Dataset records ::
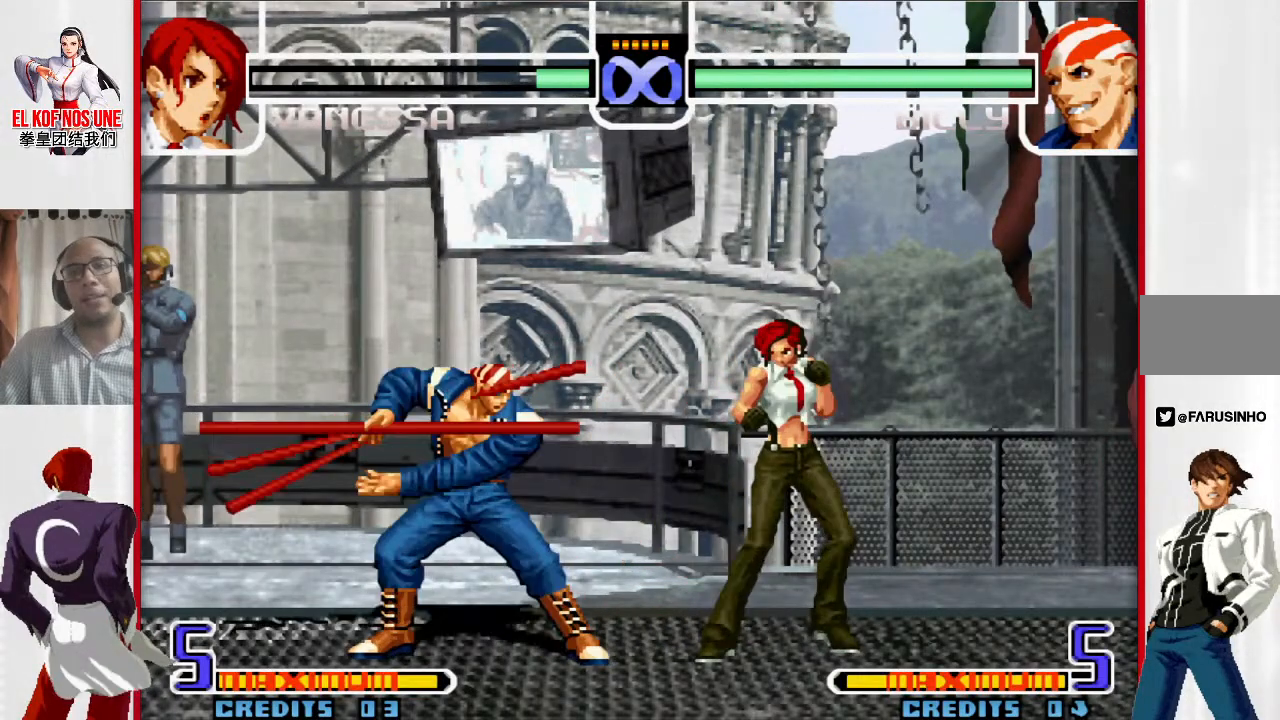
{"buttons": [], "left_stick": "center", "events": []}
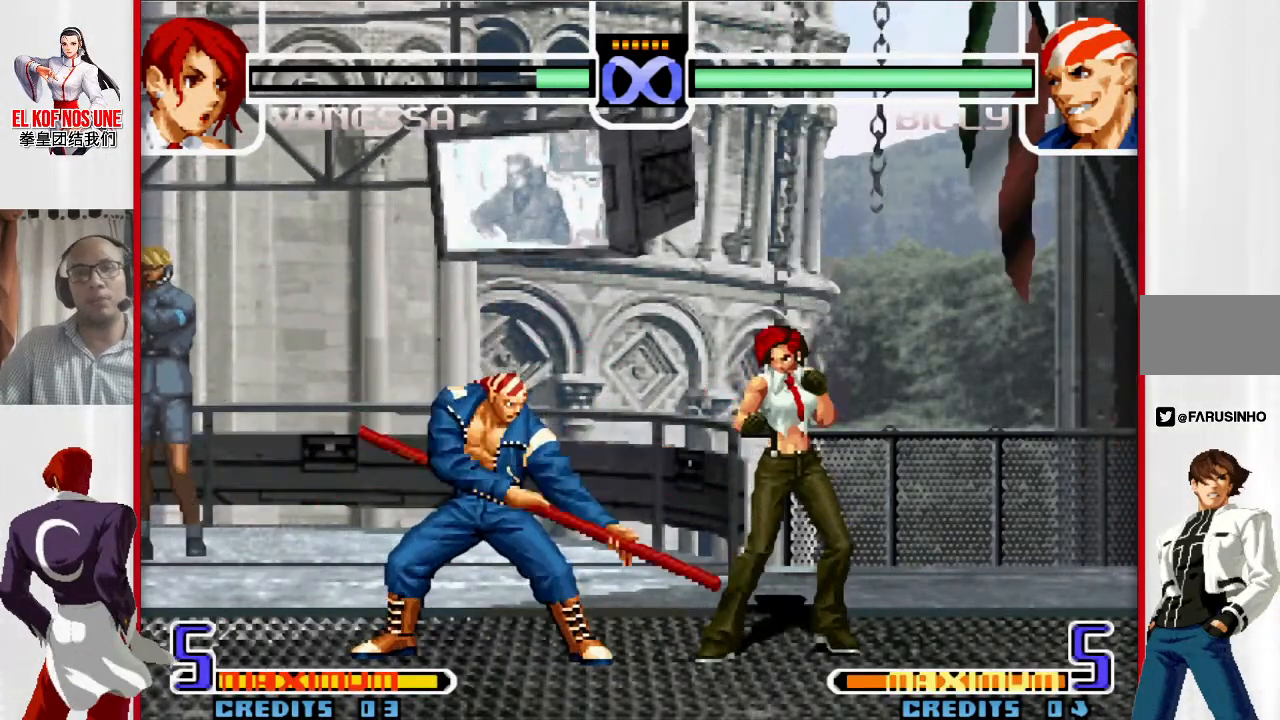
{"buttons": [], "left_stick": "center", "events": []}
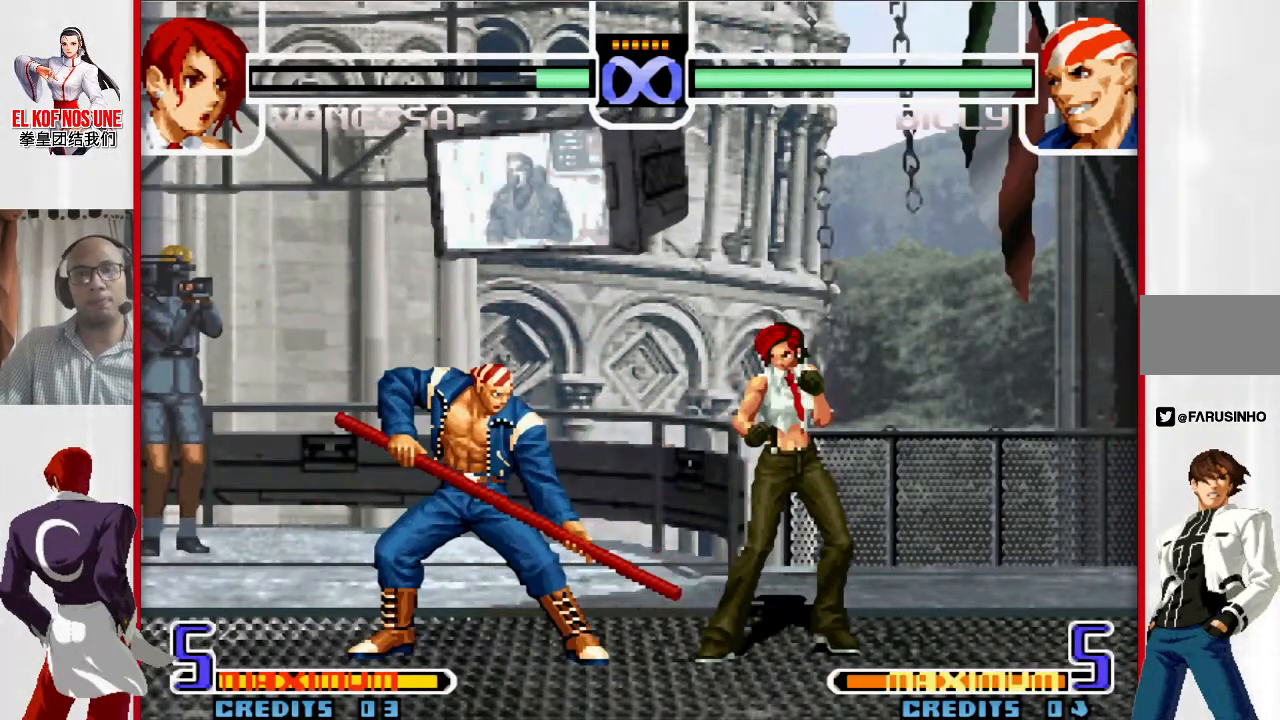
{"buttons": [], "left_stick": "center", "events": []}
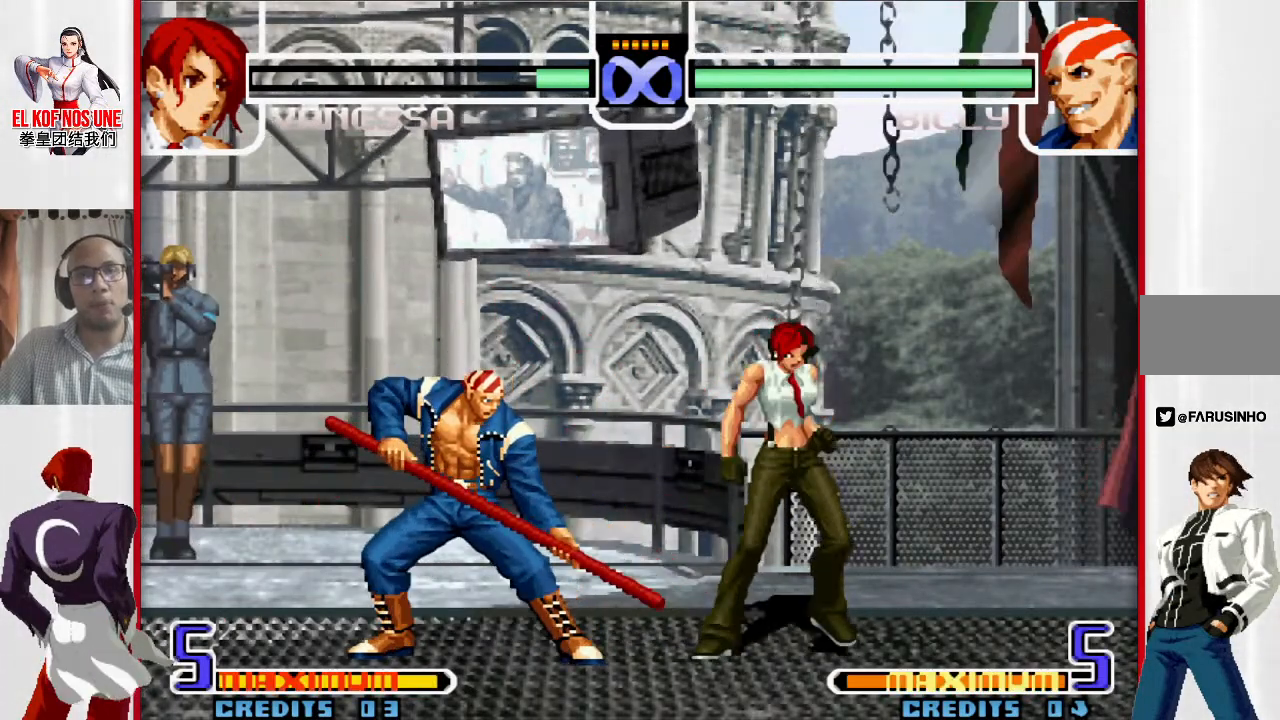
{"buttons": [], "left_stick": "center", "events": []}
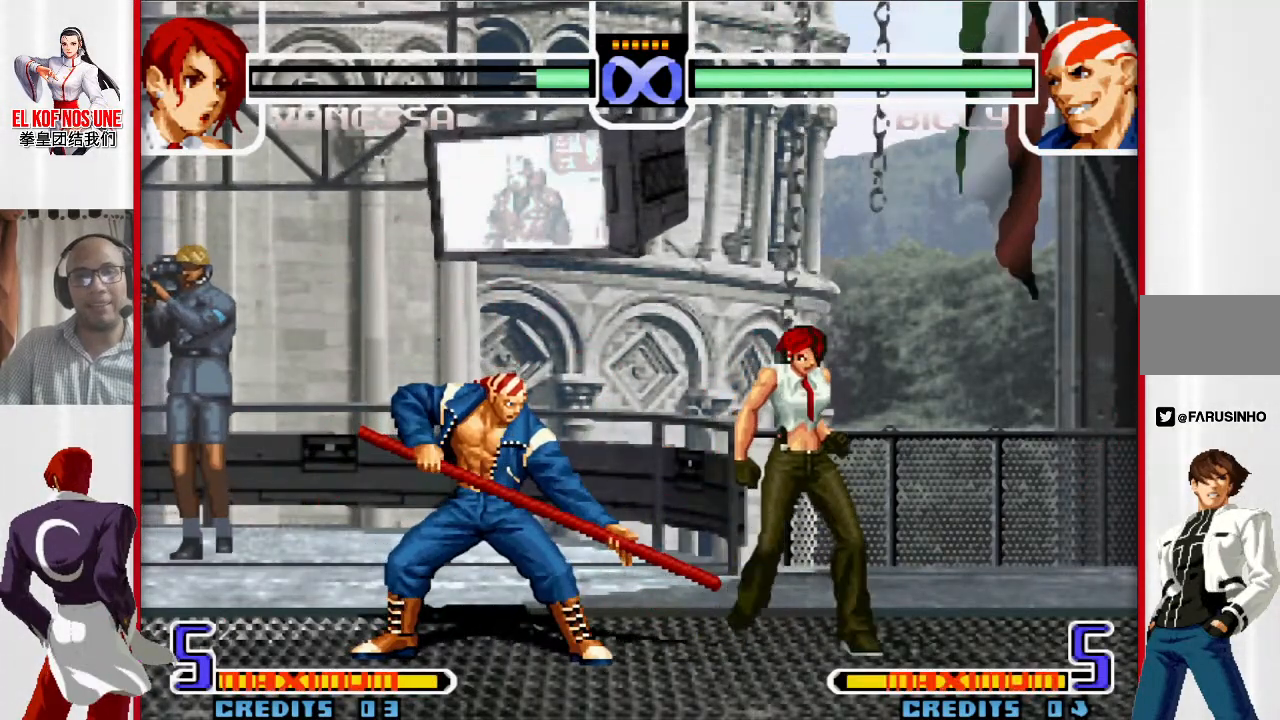
{"buttons": [], "left_stick": "center", "events": []}
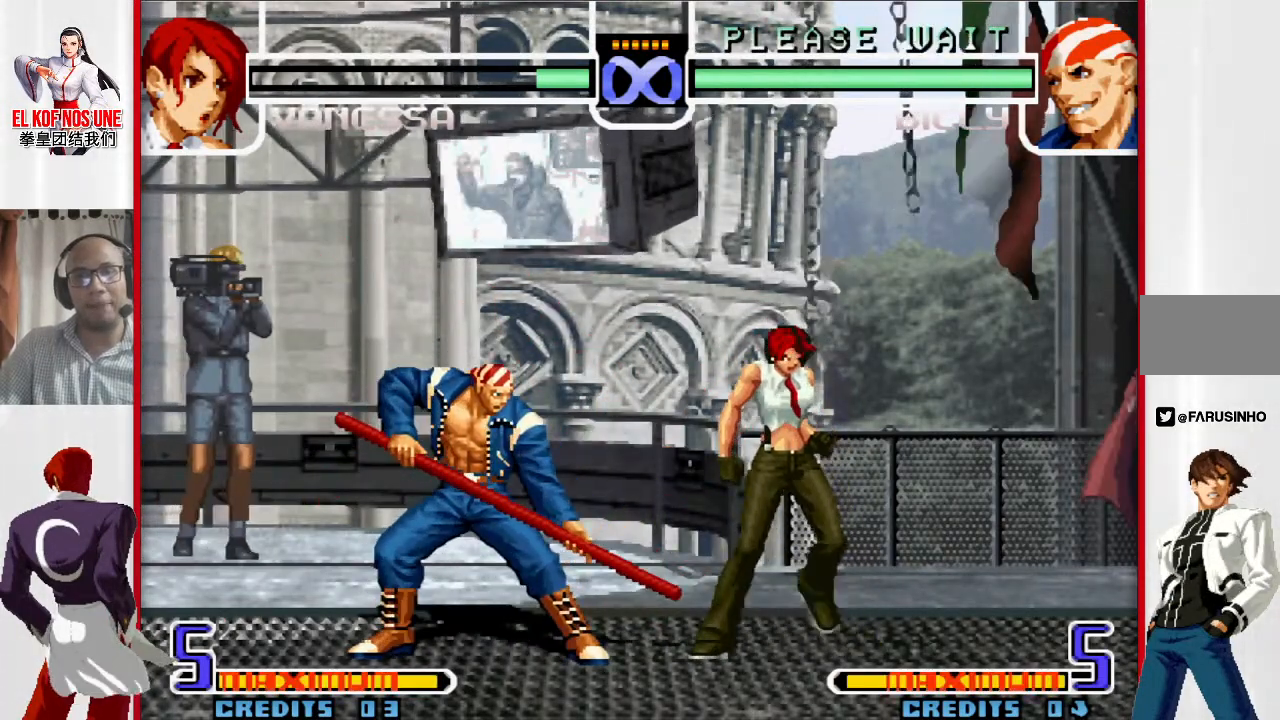
{"buttons": [], "left_stick": "center", "events": []}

TASK OBJECTIVE :: Reproduce each entry above word for word. Pictures are not part of the copy.

ANSWER SECTION ::
{"buttons": [], "left_stick": "center", "events": []}
{"buttons": [], "left_stick": "center", "events": []}
{"buttons": [], "left_stick": "center", "events": []}
{"buttons": [], "left_stick": "center", "events": []}
{"buttons": [], "left_stick": "center", "events": []}
{"buttons": [], "left_stick": "center", "events": []}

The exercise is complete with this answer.